- [Consigne 1]
Répondez à ces questions sur le texte consacré au vote en Sardaigne :
(a) Avec quel écart de voix l'alliance PD-M5S a-t-elle gagné ?
(b) Quelle part de l'électorat ne va même pas voter ?
(c) Combien de citoyens ont le droit de vote ?
- [Consigne 2]
Ces affirmations concordent-elles avec le texte consacré au vote en Sardaigne ? Répondez par oui ou non et citez les mots décisifs du texte.
(a) L'alliance PD-M5S a gagné avec plus de 50 % des voix.
(b) Selon le texte, les extrêmes droites sont majoritaires dans le pays.
(c) Le texte qualifie les forces d'opposition de très modérées.
- [Consigne 3]
Recopiez le passage du texte consacré au vote en Sardaigne compris entre « Ce fait n’est » et « et de combat. », bornes incluses, en remplaçant « système » par « dispositif ».

On ne peut que se réjouir que Meloni l’arrogante et le piètre navire du gouvernement de droite se soient fracassés sur les rochers de la Sardaigne. Chaque événement et chaque erreur de la coalition réactionnaire au pouvoir qui affaiblit sa crédibilité et sa force est une bonne chose, surtout s’il favorise une réorganisation des forces qui s’opposent à lui et suscite un peu plus d’espoir de pouvoir construire dans le pays une opposition sociale et politique aux choix du gouvernement et du capital qu’il représente.
Les considérations positives, y compris bien sûr la satisfaction légitime de la majorité des citoyen.ne.s sardes de ne pas voir une personne comme Truzzu à la présidence de la région, s’arrêtent cependant ici ; non seulement parce qu’une hirondelle (et une toute petite) ne fait pas le printemps, mais parce que ce qu’il faut, ce n’est pas seulement et pas tant l’unité institutionnelle et électorale des forces d’opposition, par ailleurs très modérées et dont les programmes politiques sont bien insuffisants, tout en portant une grande responsabilité, en raison de leur action passée et de leur politique au gouvernement, dans la dégradation politique du pays et dans la crédibilité acquise par la droite (même si elle est minoritaire), mais bien un mouvement social, politique et revendicatif d’ensemble des classes laborieuses, sans lequel nous n’irons nulle part, et encore moins vers un renouveau printanier.
En outre, le vote sarde lui-même met en évidence et confirme un certain nombre de considérations politiques et démocratiques essentielles. La première est que la moitié de l’électorat est tellement désabusée, éloignée et désintéressée de la compétition électorale qu’elle ne va même pas voter, un état de faiblesse de la démocratie qui non seulement ne peut être ignoré comme l’ont fait les médias, mais doit au contraire être souligné.(...)
L’alliance PD-M5S a gagné grâce aux erreurs de la droite, grâce à la capacité d’Alessandra Todde de présenter une liste avec un visage neuf et renouvelé, attentive aux problèmes d’une région historiquement malmenée, mais elle a gagné avec un écart de moins de 2 000 voix et un pourcentage à peine supérieur à 45 % : 330 000 électeurs par rapport aux 1 447 753 citoyens ayant le droit de vote, c’est-à-dire avec environ 22 % !
Ce fait n’est pas nouveau, il caractérise les « victoires » de tous les vainqueurs, quels qu’ils soient, tant aux élections politiques qu’aux élections régionales et municipales, car il est le résultat des systèmes électoraux mis en place par la droite et le centre-gauche au fil des ans, des mécanismes profondément antidémocratiques conçus pour assurer la capacité de gouverner de la classe dirigeante au détriment de la représentation politique légitime des citoyen.ne.s. Un système qui vise à exclure les partis politiques de la scène politique et à les empêcher de participer aux élections. Un système qui vise à exclure des institutions les minorités politiques, même les plus visibles, et surtout une gauche de classe et de combat.
Nous nous trouvons face à une démocratie « représentative » qui n’est qu’un simulacre. Les extrêmes droites, pourtant minoritaires dans le pays, ont pu profiter de ce système électoral (profitant aussi de la nullité du PD et du M5S), pour conquérir une hégémonie numérique absolue au parlement et exercer un pouvoir qui vise aussi à construire une hégémonie politique idéologique dans de larges couches de la population.

- [Données recueillies]
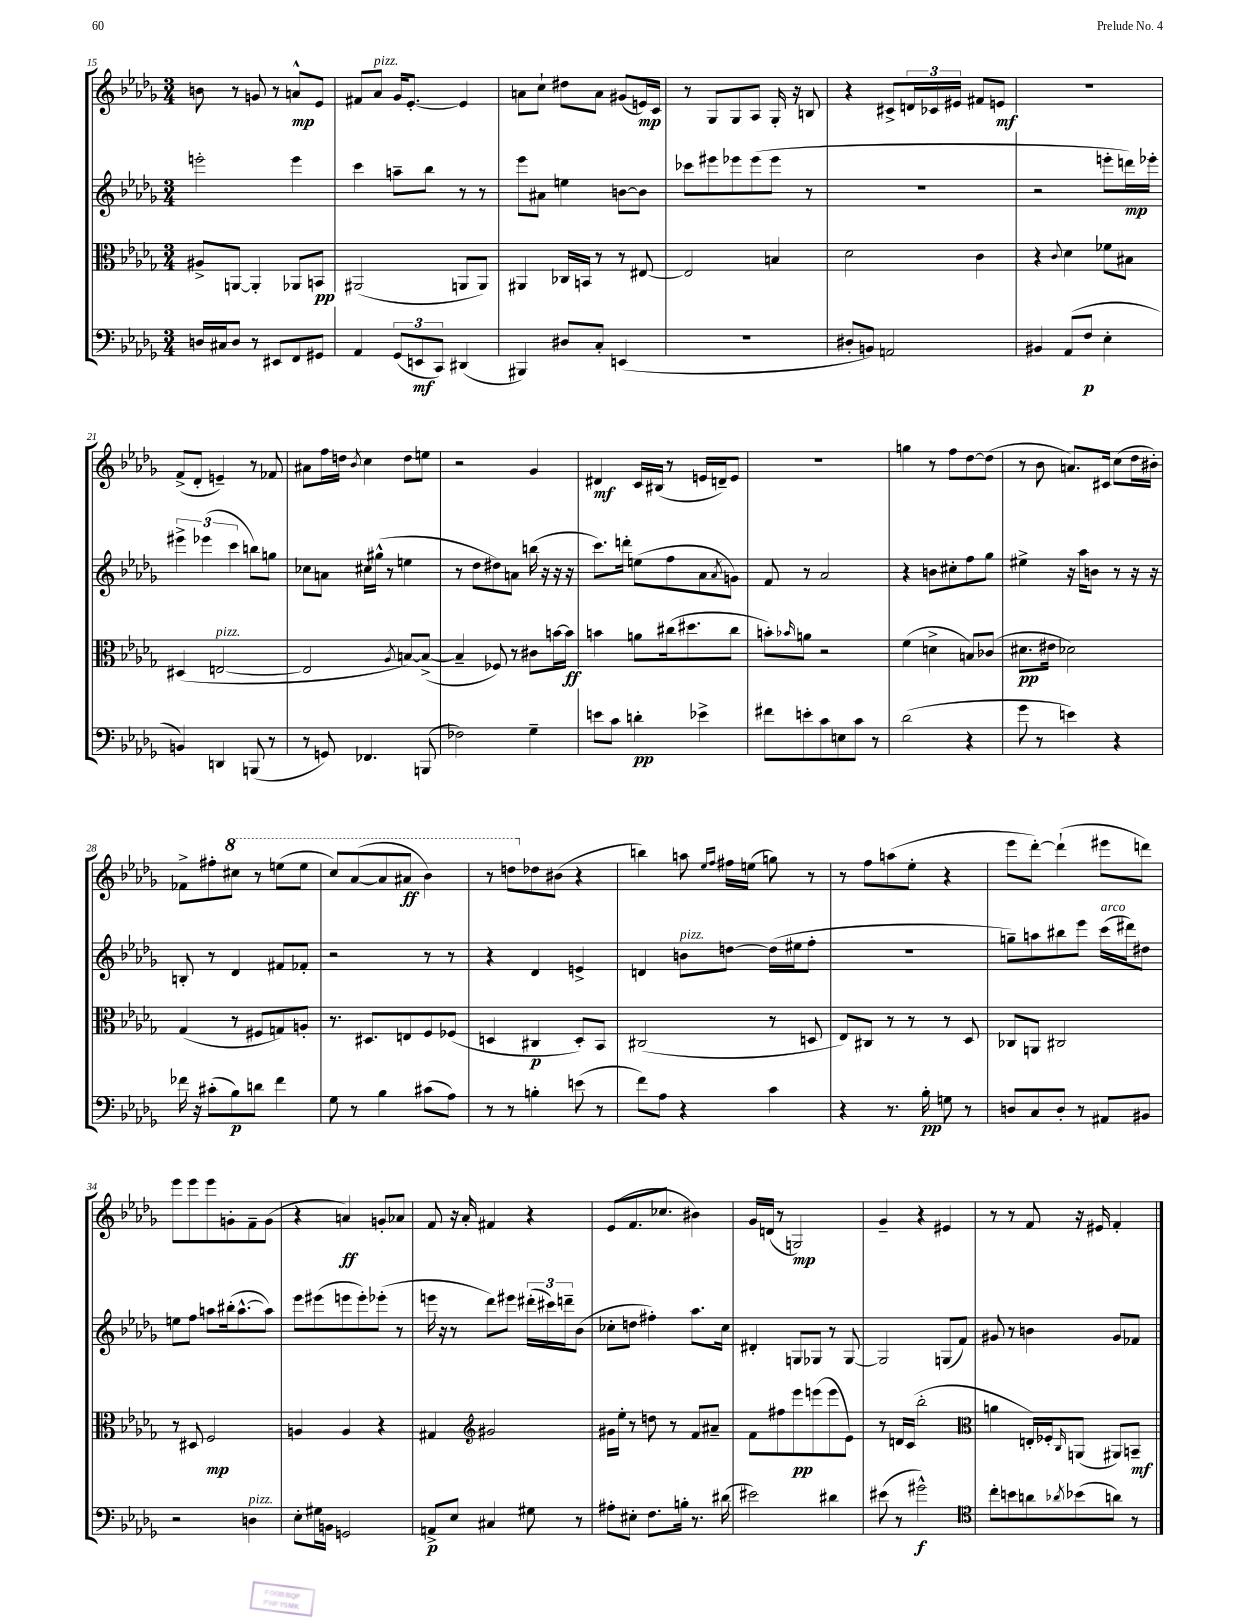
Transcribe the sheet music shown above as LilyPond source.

- [Résultat 1]
(a) Moins de 2 000 voix.
(b) La moitié de l'électorat.
(c) 1 447 753 citoyens.

- [Résultat 2]
(a) Non : « un pourcentage à peine supérieur à 45 % ».
(b) Non : « Les extrêmes droites, pourtant minoritaires dans le pays ».
(c) Oui : « par ailleurs très modérées ».

- [Résultat 3]
Ce fait n’est pas nouveau, il caractérise les « victoires » de tous les vainqueurs, quels qu’ils soient, tant aux élections politiques qu’aux élections régionales et municipales, car il est le résultat des dispositifs électoraux mis en place par la droite et le centre-gauche au fil des ans, des mécanismes profondément antidémocratiques conçus pour assurer la capacité de gouverner de la classe dirigeante au détriment de la représentation politique légitime des citoyen.ne.s. Un dispositif qui vise à exclure les partis politiques de la scène politique et à les empêcher de participer aux élections. Un dispositif qui vise à exclure des institutions les minorités politiques, même les plus visibles, et surtout une gauche de classe et de combat.